*Task directions:*
Reproduce verbatim the passage of the cinema-and-content text starting at "In Il Maestro, Martin" and ending at "the subject matter.".

------ Source document ------

The culprit of this degradation is the kind of films (called content) we are making today. They are nothing but the spoon-fed subject matter, robbing the audience, their ability to think. The meaning and layer of subtext are gone and forgotten. This is the reason, curating cinema by old masters is so important, not to feel elite about it, but to remind us that we were much more visually literate than we are today.
In Il Maestro, Martin Scorsese quotes the same thought.
“The Cinema Has Always Been Much More Than Content, And It Always Will Be, And The Years When Those Films Were Coming Out From All Over The World, Talking To Each Other And Redefining The Art Form On A Weekly Basis, Are The Proof.”
Cinema Is Not Content
Content basically meant subject matter. Content in cinema meant laying emphasis on the subject matter.

------ Raw data ------

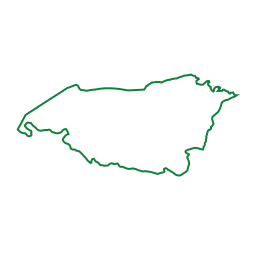 outline of Cachoeira do Piriá, Pará, Brazil, rotated 87°
{"feature_id": "56859067B84047664987434", "entity_name": "Cachoeira do Piriá", "entity_type": "district", "adm_level": 2, "iso_a3": "BRA", "parent_name": "Brazil", "parent_adm1": "Pará", "projection": "natural_earth1", "projection_center": [-46.43, -2.011], "detail": "fine", "context": "isolated", "style": "outline", "palette": "green", "viewbox_px": 256, "rotation_deg": 87, "n_neighbors": 0, "source": "geoboundaries", "source_scale": "gbopen_adm2", "svg_char_len": 4563}
<svg xmlns="http://www.w3.org/2000/svg" viewBox="0 0 256 256"><g transform="rotate(87 128 128)"><path d="M153.4,54.3L152.5,53.9L151.0,53.6L149.4,52.5L148.5,52.1L147.4,52.1L146.6,51.8L145.3,50.9L144.6,50.7L143.5,50.8L141.9,50.1L140.5,50.3L138.6,49.5L137.7,49.3L135.5,48.6L134.7,47.9L134.2,47.2L133.9,46.0L133.0,45.1L132.0,45.1L131.2,45.1L130.2,43.6L128.0,42.4L124.3,43.4L122.7,43.5L121.8,43.2L121.1,42.8L117.1,37.7L116.5,37.0L113.9,35.4L112.7,34.8L111.3,34.2L109.6,33.7L107.7,33.0L107.0,32.4L106.4,31.5L105.2,28.8L105.1,26.9L104.3,25.3L103.5,23.8L102.4,20.4L102.1,19.5L101.0,17.8L101.0,18.8L100.3,20.1L98.0,21.2L98.2,22.3L98.2,24.0L99.0,24.5L98.5,25.2L97.6,25.9L96.9,26.0L96.5,27.4L96.0,28.6L94.6,30.3L94.9,31.5L95.8,31.9L95.8,33.5L95.7,36.3L94.5,35.1L93.6,35.3L93.5,34.3L92.5,33.9L91.8,34.8L91.5,36.4L91.8,38.3L93.5,40.0L94.3,40.3L95.4,40.2L96.0,40.9L95.3,42.0L93.9,42.9L92.6,43.5L91.4,43.2L90.0,45.0L88.8,45.8L87.2,45.6L86.6,44.4L85.5,44.5L85.1,46.0L86.2,48.1L87.6,49.4L88.6,50.9L88.6,53.1L87.8,55.3L87.3,56.9L85.6,57.3L84.4,57.1L83.6,56.0L83.1,54.8L82.1,55.0L81.6,56.2L81.4,57.5L80.0,58.0L79.5,58.5L79.3,60.0L77.9,62.4L78.3,63.4L78.2,64.3L78.6,65.4L78.5,66.2L78.5,67.5L78.7,68.4L78.6,69.4L79.0,70.1L79.3,71.3L79.7,72.5L79.9,73.6L80.3,74.9L80.6,75.7L81.0,76.5L81.1,77.7L81.0,78.6L81.2,79.4L81.3,80.5L81.5,81.8L81.8,82.8L82.1,83.8L82.0,84.8L82.2,86.2L82.6,87.5L82.9,88.3L83.3,89.5L83.8,90.9L84.4,92.2L83.8,93.7L83.6,94.7L83.9,96.2L83.4,97.2L83.6,98.3L83.8,99.4L83.8,100.4L83.8,101.5L84.1,102.5L84.8,103.3L85.5,104.4L85.7,105.4L86.9,106.4L87.0,107.3L89.4,109.0L90.4,109.7L90.5,111.6L90.5,112.6L90.5,114.2L90.5,118.6L90.5,122.8L90.5,124.0L90.5,125.1L90.3,126.9L88.6,134.4L87.9,139.0L87.5,142.5L87.2,147.0L87.2,150.6L87.3,153.4L87.8,158.0L88.1,163.1L88.6,166.6L88.5,168.3L87.9,170.4L87.8,171.8L87.5,173.1L86.4,174.3L85.6,174.7L84.4,175.2L83.2,175.8L82.5,176.7L82.2,177.4L82.4,178.6L84.1,183.8L84.5,185.0L84.7,186.2L89.5,194.5L92.0,198.9L92.7,200.2L109.6,229.6L111.1,230.5L123.7,238.2L126.0,236.3L126.8,235.1L127.3,233.9L127.7,232.2L128.2,230.4L129.3,229.7L130.3,228.9L131.0,227.9L131.0,226.5L130.7,225.5L129.9,224.7L128.8,224.9L128.0,225.0L127.1,224.6L125.8,224.9L125.2,226.0L124.8,226.7L124.3,227.4L123.2,228.9L122.5,229.6L121.7,230.1L120.6,230.8L119.9,230.9L119.3,230.2L118.8,229.6L117.9,229.0L117.4,228.1L117.4,227.2L117.7,225.9L118.2,224.4L119.5,223.6L120.7,222.7L121.3,222.0L122.2,221.0L123.1,220.0L124.8,218.6L125.2,217.9L125.9,216.8L126.1,215.3L126.1,213.8L125.9,212.9L125.6,211.8L125.7,210.6L125.8,209.6L125.8,208.8L125.5,207.4L125.7,206.5L126.1,205.6L127.4,204.7L128.0,203.8L128.6,202.3L129.5,200.1L129.6,198.8L129.4,197.2L129.1,195.9L128.7,194.9L127.9,194.2L126.8,193.0L126.1,191.9L125.8,191.0L126.0,189.7L127.1,189.3L128.4,188.6L129.9,188.0L131.1,187.8L131.2,188.7L131.5,189.5L132.0,190.4L133.0,191.4L134.3,192.6L135.5,193.6L136.6,193.7L137.6,193.3L138.8,192.4L139.7,191.3L140.3,190.2L140.5,189.3L141.0,188.3L141.8,187.4L143.6,186.5L145.0,186.4L145.9,185.9L146.6,184.4L146.7,183.6L146.6,182.6L147.1,181.6L147.8,181.0L148.2,179.8L148.6,178.2L149.4,177.3L150.6,176.1L152.2,174.7L152.8,174.3L153.5,173.7L156.0,171.6L156.8,171.1L157.7,170.5L158.9,169.5L159.9,168.5L161.0,167.1L160.7,166.4L159.9,166.4L159.2,166.3L157.9,165.8L157.0,165.0L157.0,163.6L158.4,162.9L159.0,162.5L159.7,162.0L161.0,159.7L161.8,158.9L162.6,158.4L163.6,157.6L163.8,156.3L164.1,154.7L164.5,153.5L164.3,152.5L164.5,151.0L164.3,149.8L163.7,149.2L162.9,148.0L162.4,146.7L162.4,145.8L162.9,144.9L163.2,144.0L163.3,143.2L163.1,142.0L162.9,140.8L163.3,139.8L164.7,139.2L165.8,138.5L166.4,137.1L166.4,135.6L166.8,134.4L167.6,133.2L168.0,132.1L168.4,131.3L168.8,129.8L168.9,127.9L168.8,126.7L168.5,125.4L168.9,124.5L169.1,123.5L169.7,121.7L170.5,120.5L170.9,119.0L171.6,117.4L172.1,115.8L172.2,114.7L172.0,113.3L172.2,112.3L172.5,110.5L172.7,109.2L173.1,107.7L173.9,105.1L174.6,103.1L175.2,101.7L175.4,100.4L174.9,98.9L174.5,97.2L174.2,95.4L173.9,94.4L173.4,93.9L172.5,94.1L171.0,94.2L170.1,92.9L170.5,91.6L171.0,90.8L172.0,90.0L172.6,88.8L173.5,87.5L174.6,85.8L176.1,84.0L177.1,82.8L177.8,81.1L178.1,80.0L178.1,79.0L177.9,77.9L176.6,75.6L175.8,74.2L175.0,72.8L174.3,71.8L173.6,71.0L172.5,70.7L171.2,70.3L170.0,69.9L169.0,69.6L168.0,69.0L166.8,68.8L165.7,68.9L164.1,69.1L162.2,69.8L161.4,70.2L160.7,70.4L159.7,70.1L158.4,68.8L157.5,68.6L157.0,69.5L156.1,70.9L155.4,71.6L154.5,71.8L153.7,71.3L153.3,70.3L152.9,69.2L152.6,68.4L152.5,67.6L152.0,65.5L151.6,64.0L151.3,62.7L151.4,61.5L152.0,58.8L152.4,57.9L152.8,57.2L153.0,56.0L153.4,54.3Z" fill="none" stroke="#15803d" stroke-width="2"/></g></svg>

------

*Output below:*
In Il Maestro, Martin Scorsese quotes the same thought.
“The Cinema Has Always Been Much More Than Content, And It Always Will Be, And The Years When Those Films Were Coming Out From All Over The World, Talking To Each Other And Redefining The Art Form On A Weekly Basis, Are The Proof.”
Cinema Is Not Content
Content basically meant subject matter. Content in cinema meant laying emphasis on the subject matter.